Они увели с собой и Гарри с няней, у которой был синий лак на ногтях и юбка в леопардовых узорах, обтягивающая внушительный зад; в ответ на приглашение к обеду няня сказала, что сидит на диете и обойдется сигареткой, а Гарри, поглядев в тарелку, сунул палец в рот и с отвращением зажмурил глаза. Через три часа Фанни, с горящими от открывающихся перспектив глазами, ворвалась на кухню и объявила без предисловий и с таким видом, будто ее новость априори должна быть принята на ура, что они с Джоном переезжают в Норленд через две недели.

И они действительно переехали. Просто бессмысленно, сказала Фанни тоном, не терпящим возражений, платить арендную плату за квартиру в Лондоне, когда Норленд только и ждет, чтобы они в нем обосновались. Ее нисколько не заботило, как воспримут эти слова члены семьи, для которой Норленд стал больше чем домом, потому что там прошло практически все их детство. Фанни была настроена как можно скорее освободить его от всего старого, переделать в соответствии с собственным вкусом, превратив в образчик растиражированного дорогого стиля, и от ее решимости просто захватывало дух. Долой поцарапанную расписную мебель, французские платяные шкафы, выцветшие фестончатые портьеры из старинной парчи — на их место придут полированный гранит и нержавеющая сталь, по последнему слову моды. Прочь сентиментальные сувениры, истертые персидские ковры и потемневшие зеркала в позолоченных рамах — дорогу абстрактной скульптуре, черно-белым полам и огромному плазменному телевизору над величественным георгианским камином.

Перемены происходили, по мнению Белл и дочерей, с непочтительной, жестокой поспешностью. Фанни с Джоном, Гарри и няней заняли лучшие комнаты, ранее принадлежавшие дяде Генри; следом за ними дом наводнила армия строительных рабочих из Восточной Европы, и в нем теперь целыми днями звенели пилы, стучали молотки, и визжала дрель. К счастью, на дворе стояло лето, поэтому окна и двери можно было держать открытыми, чтобы проветривать дом от неизбежной пыли и запахов штукатурки и стружки, однако открытые окна означали также, что Дэшвуды прекрасно слышали разговоры новых хозяев, особенно те, которые Фанни — намеренно, как считала Элинор, — старалась довести до их сведения.

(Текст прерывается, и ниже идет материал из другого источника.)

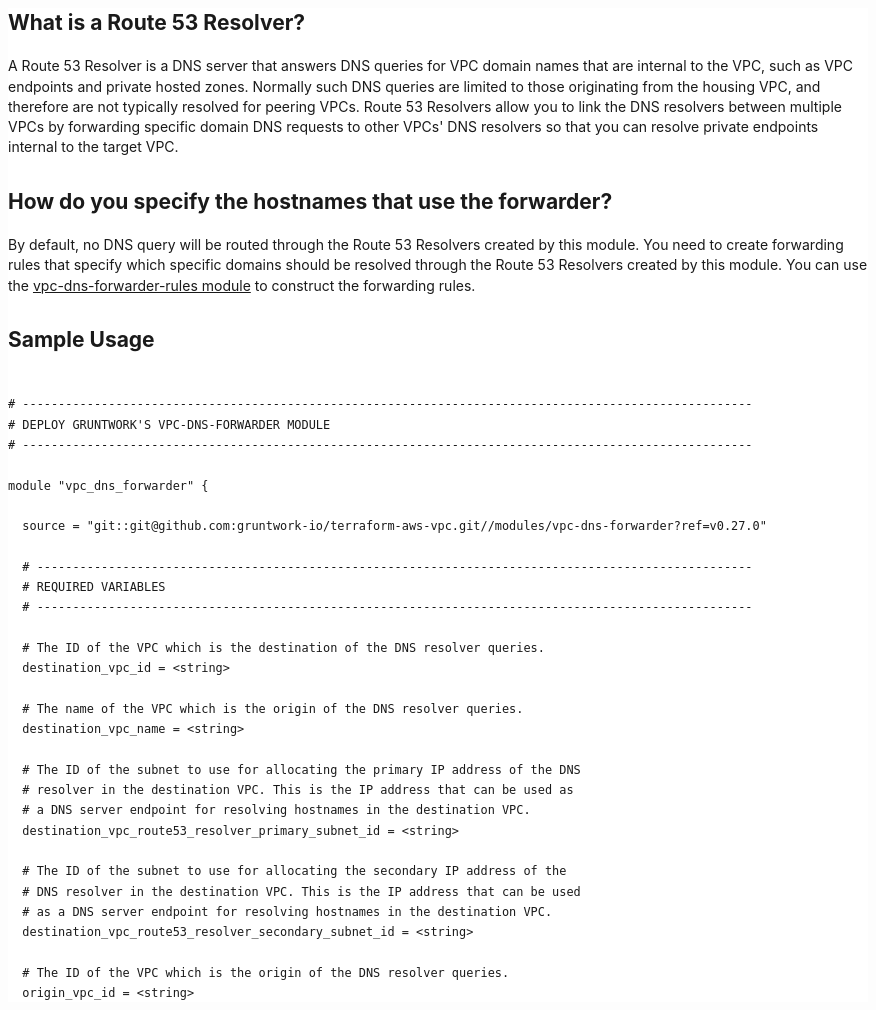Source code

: ## What is a Route 53 Resolver?

A Route 53 Resolver is a DNS server that answers DNS queries for VPC domain names that are internal to the VPC, such as
VPC endpoints and private hosted zones. Normally such DNS queries are limited to those originating from the housing VPC,
and therefore are not typically resolved for peering VPCs. Route 53 Resolvers allow you to link the DNS resolvers
between multiple VPCs by forwarding specific domain DNS requests to other VPCs' DNS resolvers so that you can resolve
private endpoints internal to the target VPC.

## How do you specify the hostnames that use the forwarder?

By default, no DNS query will be routed through the Route 53 Resolvers created by this module. You need to create
forwarding rules that specify which specific domains should be resolved through the Route 53 Resolvers created by this
module. You can use the [vpc-dns-forwarder-rules module](https://github.com/gruntwork-io/terraform-aws-vpc/tree/v0.27.0/modules/vpc-dns-forwarder-rules) to construct the forwarding rules.

## Sample Usage

<Tabs>
<TabItem value="terraform" label="Terraform" default>

```hcl title="main.tf"

# ------------------------------------------------------------------------------------------------------
# DEPLOY GRUNTWORK'S VPC-DNS-FORWARDER MODULE
# ------------------------------------------------------------------------------------------------------

module "vpc_dns_forwarder" {

  source = "git::git@github.com:gruntwork-io/terraform-aws-vpc.git//modules/vpc-dns-forwarder?ref=v0.27.0"

  # ----------------------------------------------------------------------------------------------------
  # REQUIRED VARIABLES
  # ----------------------------------------------------------------------------------------------------

  # The ID of the VPC which is the destination of the DNS resolver queries.
  destination_vpc_id = <string>

  # The name of the VPC which is the origin of the DNS resolver queries.
  destination_vpc_name = <string>

  # The ID of the subnet to use for allocating the primary IP address of the DNS
  # resolver in the destination VPC. This is the IP address that can be used as
  # a DNS server endpoint for resolving hostnames in the destination VPC.
  destination_vpc_route53_resolver_primary_subnet_id = <string>

  # The ID of the subnet to use for allocating the secondary IP address of the
  # DNS resolver in the destination VPC. This is the IP address that can be used
  # as a DNS server endpoint for resolving hostnames in the destination VPC.
  destination_vpc_route53_resolver_secondary_subnet_id = <string>

  # The ID of the VPC which is the origin of the DNS resolver queries.
  origin_vpc_id = <string>
```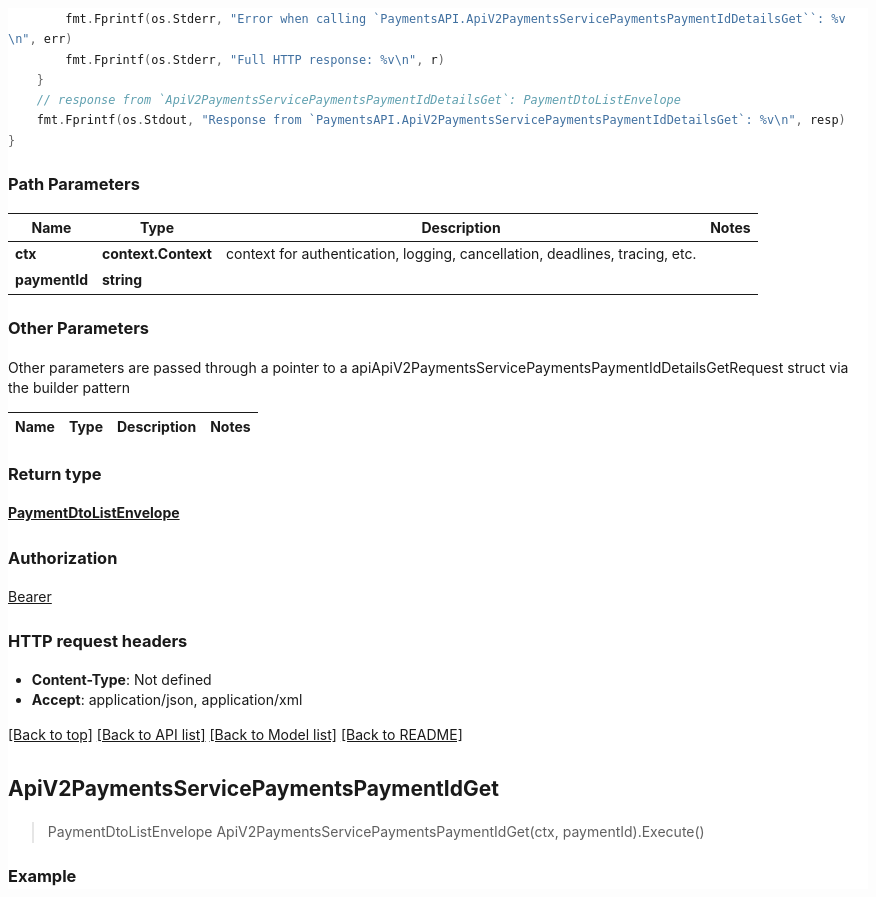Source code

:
 ```go
		fmt.Fprintf(os.Stderr, "Error when calling `PaymentsAPI.ApiV2PaymentsServicePaymentsPaymentIdDetailsGet``: %v\n", err)
		fmt.Fprintf(os.Stderr, "Full HTTP response: %v\n", r)
	}
	// response from `ApiV2PaymentsServicePaymentsPaymentIdDetailsGet`: PaymentDtoListEnvelope
	fmt.Fprintf(os.Stdout, "Response from `PaymentsAPI.ApiV2PaymentsServicePaymentsPaymentIdDetailsGet`: %v\n", resp)
}
```

### Path Parameters


Name | Type | Description  | Notes
------------- | ------------- | ------------- | -------------
**ctx** | **context.Context** | context for authentication, logging, cancellation, deadlines, tracing, etc.
**paymentId** | **string** |  | 

### Other Parameters

Other parameters are passed through a pointer to a apiApiV2PaymentsServicePaymentsPaymentIdDetailsGetRequest struct via the builder pattern


Name | Type | Description  | Notes
------------- | ------------- | ------------- | -------------


### Return type

[**PaymentDtoListEnvelope**](PaymentDtoListEnvelope.md)

### Authorization

[Bearer](../README.md#Bearer)

### HTTP request headers

- **Content-Type**: Not defined
- **Accept**: application/json, application/xml

[[Back to top]](#) [[Back to API list]](../README.md#documentation-for-api-endpoints)
[[Back to Model list]](../README.md#documentation-for-models)
[[Back to README]](../README.md)


## ApiV2PaymentsServicePaymentsPaymentIdGet

> PaymentDtoListEnvelope ApiV2PaymentsServicePaymentsPaymentIdGet(ctx, paymentId).Execute()



### Example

Последние несколько недель она только тем и занималась, что отговаривала Джона от любых попыток помощи мачехе и сводным сестрам. Несмотря на то что Фанни была миниатюрной, ее голос разносился по всему дому, даже если она говорила шепотом. Обычно Фанни просто отдавала приказы («Она никогда не говорит „пожалуйста“, — обратила внимание Марианна, — правда?»), но когда ей было нужно что-то от Джона, она переходила на кошачье мурлыканье.